I poured vinegar into these 2-Ounce Plastic Glasses and then colored each glass according to what the student had selected. They were directed to choose two primary colors, one for each glass, and I placed an eye dropper in each color. I had already prepared a Large Cookie Pan of baking soda for each student. (Use a large sifter to sprinkle about a quarter cup of baking soda on each pan).
Once everyone was set up, I invited the students to use the eye droppers to color the “white powder.” I did not tell the students what to expect or direct them to actually mix the colors. That would come on it’s own.
I love the surprise on this student’s face as he watches the vinegar and baking soda react and foam.
Initially, students began by dropping vinegar into individual places on their baking sheet, and the colors did not mix. however, as the students worked their way through the vinegar in each 2 oz glass, the colors soon began to mix and join together, thus making a secondary color.

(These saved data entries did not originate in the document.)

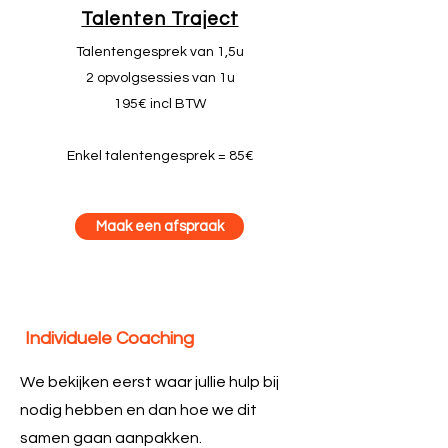
Talenten Traject
Talentengesprek van 1,5u
2 opvolgsessies van 1u
195€ incl BTW
Enkel talentengesprek = 85€
Maak een afspraak
Individuele Coaching
We bekijken eerst waar jullie hulp bij
nodig hebben en dan hoe we dit
samen gaan aanpakken.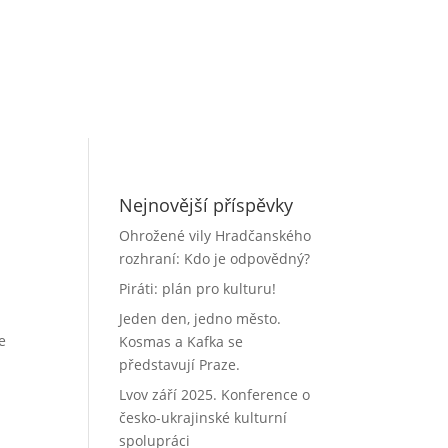
Blog Ondřeje Chrásta.
Převážně o kultuře,
politice a vzdělávání.
Nejnovější příspěvky
Ohrožené vily Hradčanského
rozhraní: Kdo je odpovědný?
Piráti: plán pro kulturu!
Jeden den, jedno město.
e
Kosmas a Kafka se
představují Praze.
Lvov září 2025. Konference o
česko-ukrajinské kulturní
spolupráci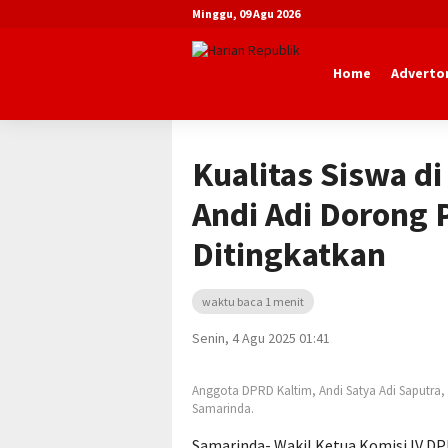
Minggu, 09 Agu 2026
Home
Advertor
Beranda
Daerah
Kualitas Siswa di
Andi Adi Dorong 
Ditingkatkan
waktu baca 1 menit
Senin, 4 Agu 2025 01:41
Anggota DPRD Kaltim, Andi Satya Adi Saputra,
Samarinda.
Samarinda- Wakil Ketua Komisi IV DP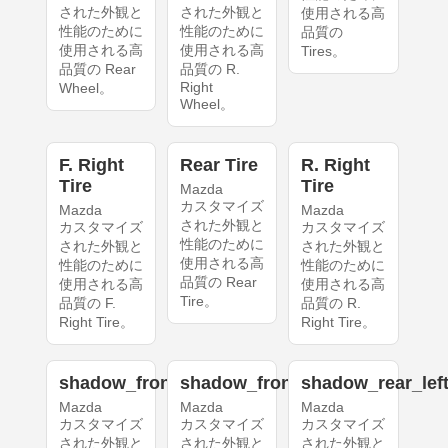
された外観と
された外観と
使用される高
性能のために
性能のために
品質の
使用される高
使用される高
Tires。
品質の Rear
品質の R.
Right
Wheel。
Wheel。
F. Right
Rear Tire
R. Right
Tire
Tire
Mazda
カスタマイズ
Mazda
Mazda
された外観と
カスタマイズ
カスタマイズ
性能のために
された外観と
された外観と
使用される高
性能のために
性能のために
品質の Rear
使用される高
使用される高
Tire。
品質の F.
品質の R.
Right Tire。
Right Tire。
shadow_front_left
shadow_front_right
shadow_rear_lef
Mazda
Mazda
Mazda
カスタマイズ
カスタマイズ
カスタマイズ
された外観と
された外観と
された外観と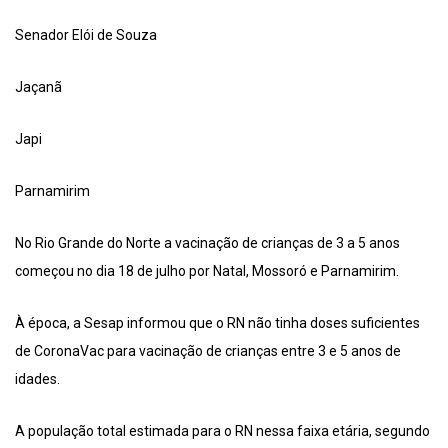
Senador Elói de Souza
Jaçanã
Japi
Parnamirim
No Rio Grande do Norte a vacinação de crianças de 3 a 5 anos
começou no dia 18 de julho por Natal, Mossoró e Parnamirim.
À época, a Sesap informou que o RN não tinha doses suficientes
de CoronaVac para vacinação de crianças entre 3 e 5 anos de
idades.
A população total estimada para o RN nessa faixa etária, segundo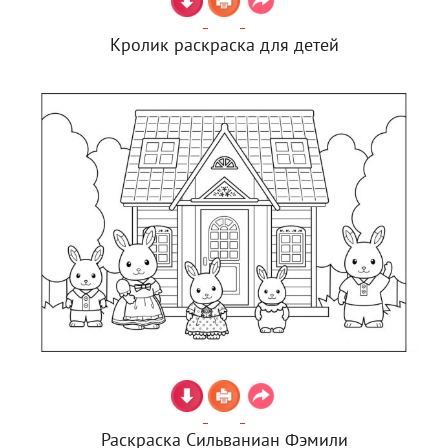
Кролик раскраска для детей
Раскраска Сильваниан Фэмили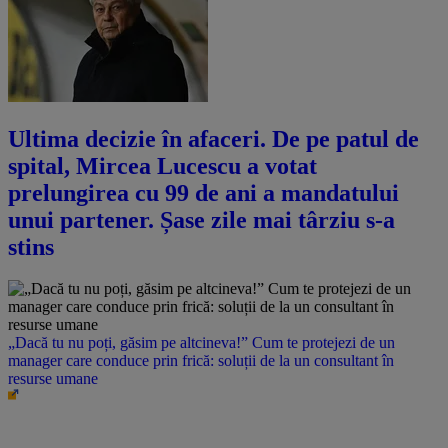
Ultima decizie în afaceri. De pe patul de
spital, Mircea Lucescu a votat
prelungirea cu 99 de ani a mandatului
unui partener. Șase zile mai târziu s-a
stins
„Dacă tu nu poți, găsim pe altcineva!” Cum te protejezi de un
manager care conduce prin frică: soluții de la un consultant în
resurse umane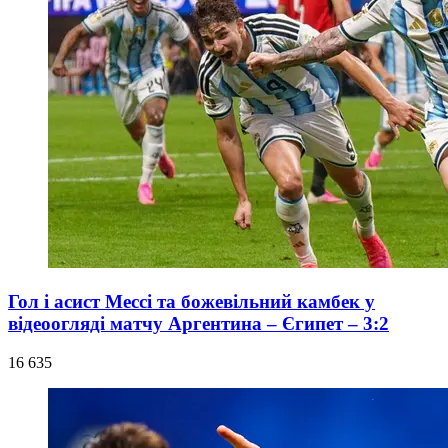
Гол і асист Мессі та божевільний камбек у
відеоогляді матчу Аргентина – Єгипет – 3:2
16 635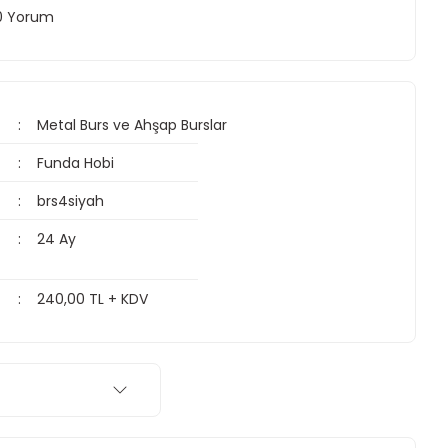
 0 Yorum
Metal Burs ve Ahşap Burslar
Funda Hobi
brs4siyah
24 Ay
240,00 TL + KDV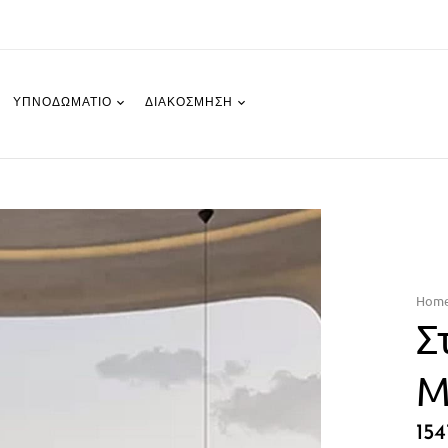
ΥΠΝΟΔΩΜΆΤΙΟ
ΔΙΑΚΌΣΜΗΣΗ
Hom
Σ
M
154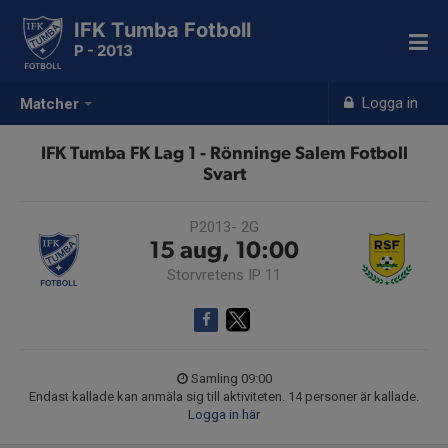
IFK Tumba Fotboll
P - 2013
Logga in
Matcher
IFK Tumba FK Lag 1 - Rönninge Salem Fotboll
Svart
P2013- 2G
15 aug, 10:00
Storvretens IP 11
Samling 09:00
Endast kallade kan anmäla sig till aktiviteten. 14 personer är kallade.
Logga in här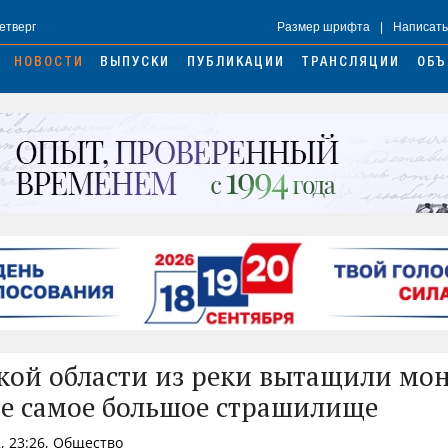
Четверг
Размер шрифта
|
Написать
НОВОСТИ
ВЫПУСКИ
ПУБЛИКАЦИИ
ТРАНСЛЯЦИИ
ОБЪ
кой области из реки вытащили мон
не самое большое страшилище
, 23:26, Общество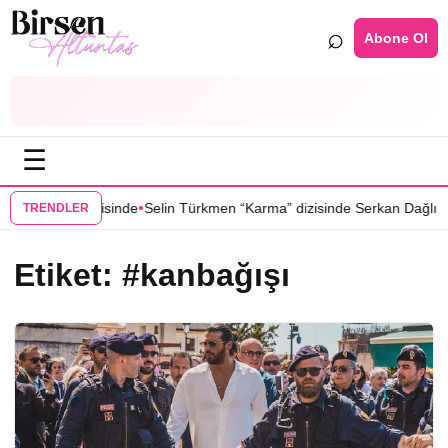
⌕
Abone Ol
☰
•
duğu Yer” dizisinde
Selin Türkmen “Karma” dizisinde Serkan Dağlı’nın
TRENDLER
Etiket:
#kanbağışı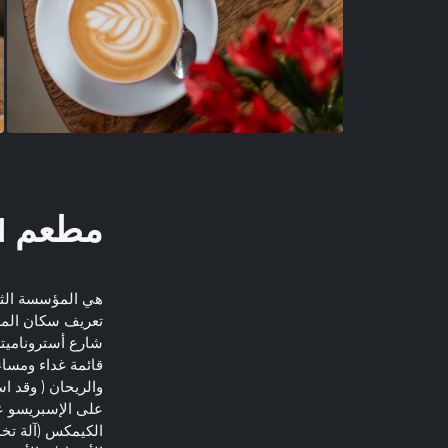
مطعم Early bird
هي المؤسسة الثان
تعريف سكان المد
شارع أستروناميتش
قائمة غداء ومساء
والريحان ( وقد ا
على الإسبريسو عل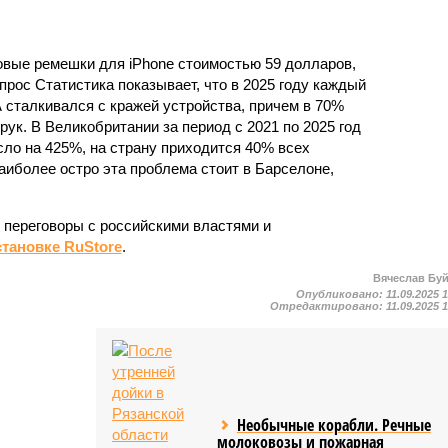
вые ремешки для iPhone стоимостью 59 долларов,
прос Статистика показывает, что в 2025 году каждый
сталкивался с кражей устройства, причем в 70%
ук. В Великобритании за период с 2021 по 2025 год
ло на 425%, на страну приходится 40% всех
аиболее остро эта проблема стоит в Барселоне,
 переговоры с российскими властями и
тановке RuStore
.
Вячеслав Бу
Опубликовано:
11.09.2025 
Отредактировано:
11.09.2025 
Необычные корабли. Речные
молоковозы и пожарная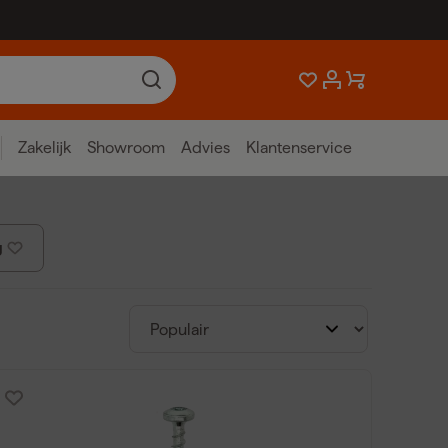
Zakelijk
Showroom
Advies
Klantenservice
g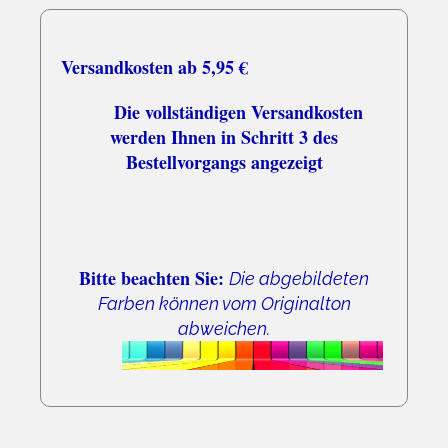
Schnell und zuverlässig
Versandkosten ab 5,95 €
Die vollständigen Versandkosten
werden Ihnen in Schritt 3 des
Bestellvorgangs angezeigt
Bitte beachten Sie:
Die abgebildeten
Farben können vom Originalton
abweichen.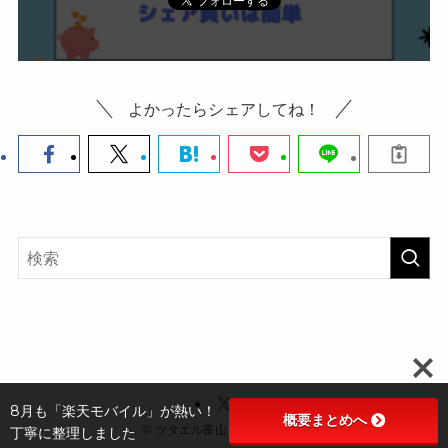
よかったらシェアしてね！
8月も「楽天モバイル」が熱い！
概要まとめへ
©
ツタエル富山～Z家の日常～
丁寧に整理しました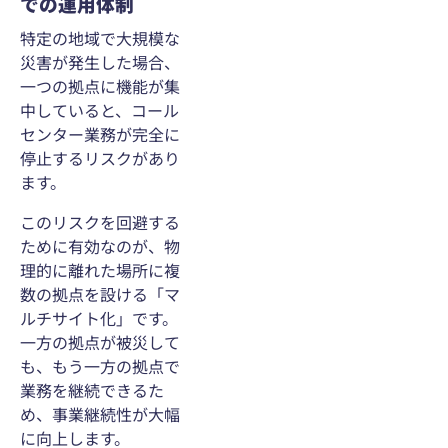
での運用体制
特定の地域で大規模な
災害が発生した場合、
一つの拠点に機能が集
中していると、コール
センター業務が完全に
停止するリスクがあり
ます。
このリスクを回避する
ために有効なのが、物
理的に離れた場所に複
数の拠点を設ける「マ
ルチサイト化」です。
一方の拠点が被災して
も、もう一方の拠点で
業務を継続できるた
め、事業継続性が大幅
に向上します。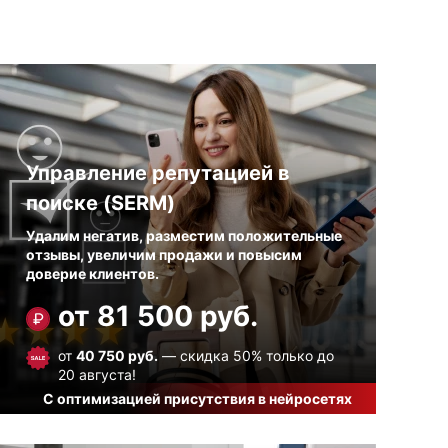
Управление репутацией в
поиске (SERM)
Удалим негатив, разместим положительные
отзывы, увеличим продажи и повысим
доверие клиентов.
от 81 500 руб.
от
40 750 руб.
— скидка 50% только до
20 августа!
С оптимизацией присутствия в нейросетях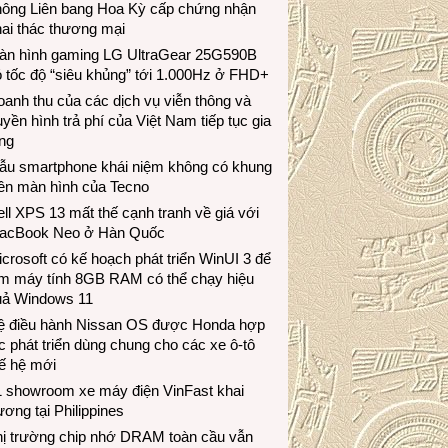
hông Liên bang Hoa Kỳ cấp chứng nhận
ai thác thương mại
àn hình gaming LG UltraGear 25G590B
 tốc độ “siêu khủng” tới 1.000Hz ở FHD+
anh thu của các dịch vụ viễn thông và
uyền hình trả phí của Việt Nam tiếp tục gia
ng
ẫu smartphone khái niệm không có khung
iền màn hình của Tecno
ll XPS 13 mất thế cạnh tranh về giá với
acBook Neo ở Hàn Quốc
crosoft có kế hoạch phát triển WinUI 3 để
àm máy tính 8GB RAM có thể chạy hiệu
uả Windows 11
ệ điều hành Nissan OS được Honda hợp
c phát triển dùng chung cho các xe ô-tô
ế hệ mới
1 showroom xe máy điện VinFast khai
ương tại Philippines
hị trường chip nhớ DRAM toàn cầu vẫn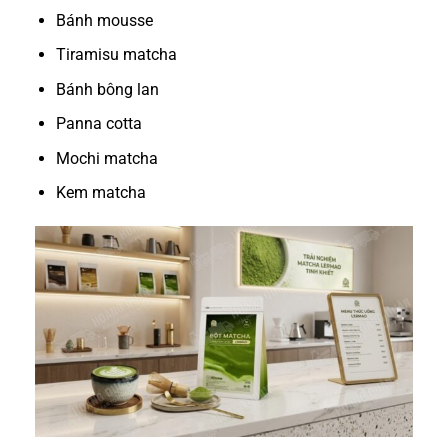
Bánh mousse
Tiramisu matcha
Bánh bông lan
Panna cotta
Mochi matcha
Kem matcha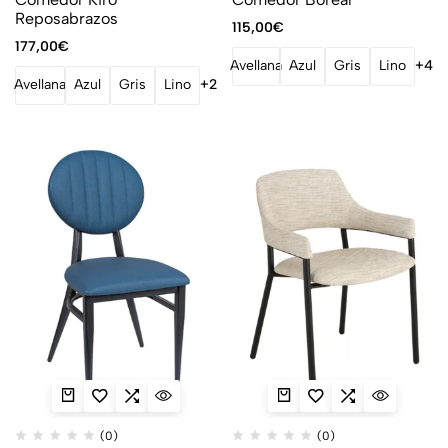
Reposabrazos
115,00
€
177,00
€
Avellana
Azul
Gris
Lino
+4
Avellana
Azul
Gris
Lino
+2
(0)
(0)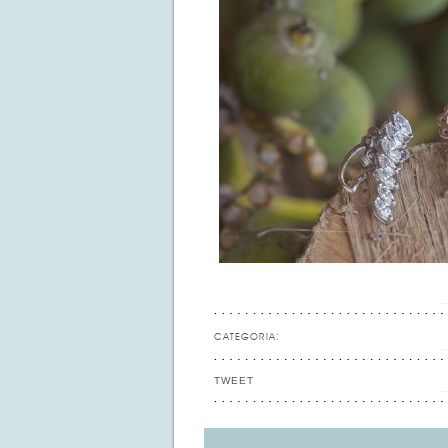
CATEGORIA:
TWEET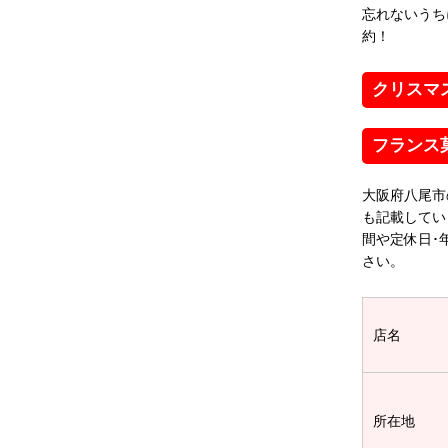
忘れないうち
約！
クリスマ
フランス
大阪府八尾市
も記載してい
間や定休日･
さい。
店名
所在地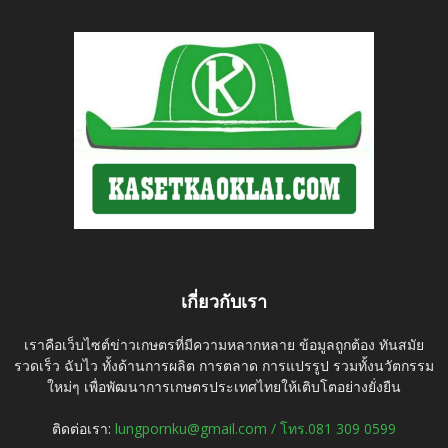
เกี่ยวกับเรา
เราคือเว็บไซต์ข่าวเกษตรที่มีความหลากหลาย ข้อมูลถูกต้อง ทันสมัย
รวดเร็ว ฉับไว ทั้งด้านการผลิต การตลาด การแปรรูป รวมทั้งนวัตกรรม
ใหม่ๆ เพื่อพัฒนาการเกษตรประเทศไทยให้เติบโตอย่างยั่งยืน
ติดต่อเรา:
lungpornku@gmail.com / โทร.081 309 0599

I love this activity because the baking soda remains solid enough for the two primary colors to remain visible, and only where the sprinkled baking soda is thinner does it foam enough for the vinegar to mix, creating a new color.
With most activities like this one, I usually allow time for the students to play and experiment until their interest in exhausted, and I did so in the case as well. Usually, we will end such an activity by sharing our work as a class and discussing it, but given the nature of using colored vinegar and baking soda to teach color theory, I talked with each student on a one-on-one basis to have literally an individual conversation with each student about what they were discovering and what they predicted would happen next.